How to Avoid Giving Your Children Labels
Amanda Kowal, Ph.D., Assistant Professor, Human Development & Family Studies, Human Environmental Sciences, University of Missouri
Your children are so different – they each have very different talents, skills, and personalities so it can seem natural to give them labels. For example, one child may be the “smart one” or the “artist” or the “troublemaker”. Although it is easy to give your kids labels, they can be hard for children.
Downsides of Labels
When kids are given negative labels they often feel that parents don’t expect or want them to change. They may feel that they should live up to their negative labels.
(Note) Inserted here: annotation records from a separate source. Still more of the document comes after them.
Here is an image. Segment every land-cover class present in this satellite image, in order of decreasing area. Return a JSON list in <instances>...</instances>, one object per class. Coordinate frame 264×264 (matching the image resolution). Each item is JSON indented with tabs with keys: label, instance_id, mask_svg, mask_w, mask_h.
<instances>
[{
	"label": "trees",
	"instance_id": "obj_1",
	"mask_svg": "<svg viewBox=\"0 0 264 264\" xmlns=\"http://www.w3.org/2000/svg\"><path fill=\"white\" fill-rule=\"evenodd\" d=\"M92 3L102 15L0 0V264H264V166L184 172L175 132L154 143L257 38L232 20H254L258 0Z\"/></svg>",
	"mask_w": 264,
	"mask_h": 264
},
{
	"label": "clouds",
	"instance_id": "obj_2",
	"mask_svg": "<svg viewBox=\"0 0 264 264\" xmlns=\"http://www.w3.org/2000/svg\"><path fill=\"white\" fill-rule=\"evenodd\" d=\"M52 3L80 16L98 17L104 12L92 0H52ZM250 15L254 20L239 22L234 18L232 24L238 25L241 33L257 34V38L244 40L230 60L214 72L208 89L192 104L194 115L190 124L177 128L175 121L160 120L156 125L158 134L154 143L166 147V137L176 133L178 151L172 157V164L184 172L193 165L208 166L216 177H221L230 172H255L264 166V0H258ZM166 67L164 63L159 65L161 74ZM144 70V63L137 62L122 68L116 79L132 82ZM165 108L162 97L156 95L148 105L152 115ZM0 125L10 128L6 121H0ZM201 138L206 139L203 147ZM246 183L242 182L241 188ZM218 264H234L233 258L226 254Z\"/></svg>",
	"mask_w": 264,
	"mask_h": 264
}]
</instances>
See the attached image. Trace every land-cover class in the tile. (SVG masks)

For example:
- The “messy child” may see no reason to try to be neat and tidy when his parents have already clearly defined his role in the family.
- The “troublemaker” may feel that any attempt to be good will be ignored.
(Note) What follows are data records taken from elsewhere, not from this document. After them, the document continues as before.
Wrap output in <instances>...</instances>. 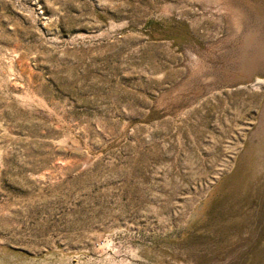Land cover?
<instances>
[{
  "label": "rangeland",
  "instance_id": "obj_1",
  "mask_svg": "<svg viewBox=\"0 0 264 264\" xmlns=\"http://www.w3.org/2000/svg\"><path fill=\"white\" fill-rule=\"evenodd\" d=\"M0 264H264V0H0Z\"/></svg>",
  "mask_w": 264,
  "mask_h": 264
},
{
  "label": "trees",
  "instance_id": "obj_2",
  "mask_svg": "<svg viewBox=\"0 0 264 264\" xmlns=\"http://www.w3.org/2000/svg\"><path fill=\"white\" fill-rule=\"evenodd\" d=\"M245 258L247 259V256H245Z\"/></svg>",
  "mask_w": 264,
  "mask_h": 264
}]
</instances>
- The “wild child” may think that he or she might as well continue to do crazy things because parents expect it.
Even positive labels can be problematic as children may feel pressure to meet their parents’ expectations, and often feel guilty that their parents seem to like them more than a brother or sister. For example:
- Janet, the “good student” in a family, may be very upset when she doesn’t get the top grade on a test. She may feel depressed and unhappy that she is not meeting her parents’ expectations. She may also feel sorry and embarrassed for her siblings because their parents aren’t as proud of them.
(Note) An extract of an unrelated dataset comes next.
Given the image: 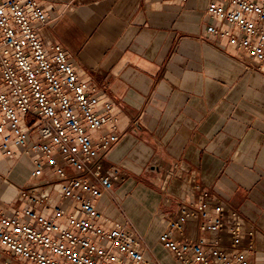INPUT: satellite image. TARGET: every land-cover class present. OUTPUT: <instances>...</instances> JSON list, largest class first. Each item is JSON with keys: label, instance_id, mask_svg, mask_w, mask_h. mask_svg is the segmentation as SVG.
Wrapping results in <instances>:
<instances>
[{"label": "crops", "instance_id": "0c3cea01", "mask_svg": "<svg viewBox=\"0 0 264 264\" xmlns=\"http://www.w3.org/2000/svg\"><path fill=\"white\" fill-rule=\"evenodd\" d=\"M37 2L48 18L37 30L43 45L62 46L118 120L121 137L106 159L127 178L96 201L108 220L96 224L108 231L128 223L143 237L147 258L176 264L158 242L163 214L206 193L255 229L249 261L264 264V66L247 68L248 56L207 33L206 22L235 31L206 12L215 0ZM16 151L9 159L0 149L5 215L27 206L22 193L32 182L30 160ZM198 225L183 224L177 239L206 237ZM0 264L31 263L0 246Z\"/></svg>", "mask_w": 264, "mask_h": 264}, {"label": "built area", "instance_id": "2783aa9c", "mask_svg": "<svg viewBox=\"0 0 264 264\" xmlns=\"http://www.w3.org/2000/svg\"><path fill=\"white\" fill-rule=\"evenodd\" d=\"M206 12L235 30L206 22L207 33L226 38L249 57L247 68L260 70L264 0H215ZM47 23L37 0H0V149L9 159L20 150L32 164L22 193L27 206L0 211V246L31 264H158L145 256L143 237L130 224L108 231L96 224L108 222L96 201L127 178L106 159L121 137L118 120L77 74L70 54L43 45L37 30ZM163 215L158 242L176 264H250L255 229L228 202L203 193ZM194 221L206 237L177 239Z\"/></svg>", "mask_w": 264, "mask_h": 264}]
</instances>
Siblings’ labels also impact a child’s view or himself or herself. For example:
- Sara’s brother is the “musical” child, so Sara may feel she should not be interested in music because she can never be as good as her brother. This means that Sara could lose out on the joy of playing an instrument just because she thinks her brother will always play better than she.
- Remember that each child is unique and has the ability to do many things and act in many different ways.
- Focus on the child’s actual behavior without giving him or her a general label. For example, getting into trouble a lot does not make a child “bad”.
- Focus on the positives. For example, if your child, who always seems to be running late, gets to the dinner table on time, be sure to praise him for being on time.
- Realize that children may be born with certain personality traits, but as a parent you can influence them to behave and act differently and not lock them into particular roles.
- Don’t let children lock themselves into roles- encourage children to try things they are interested in, even if a sibling is more talented.
Faber, A. & Mazlish (1987). Sibling's Without Rivalry. New York: Avon.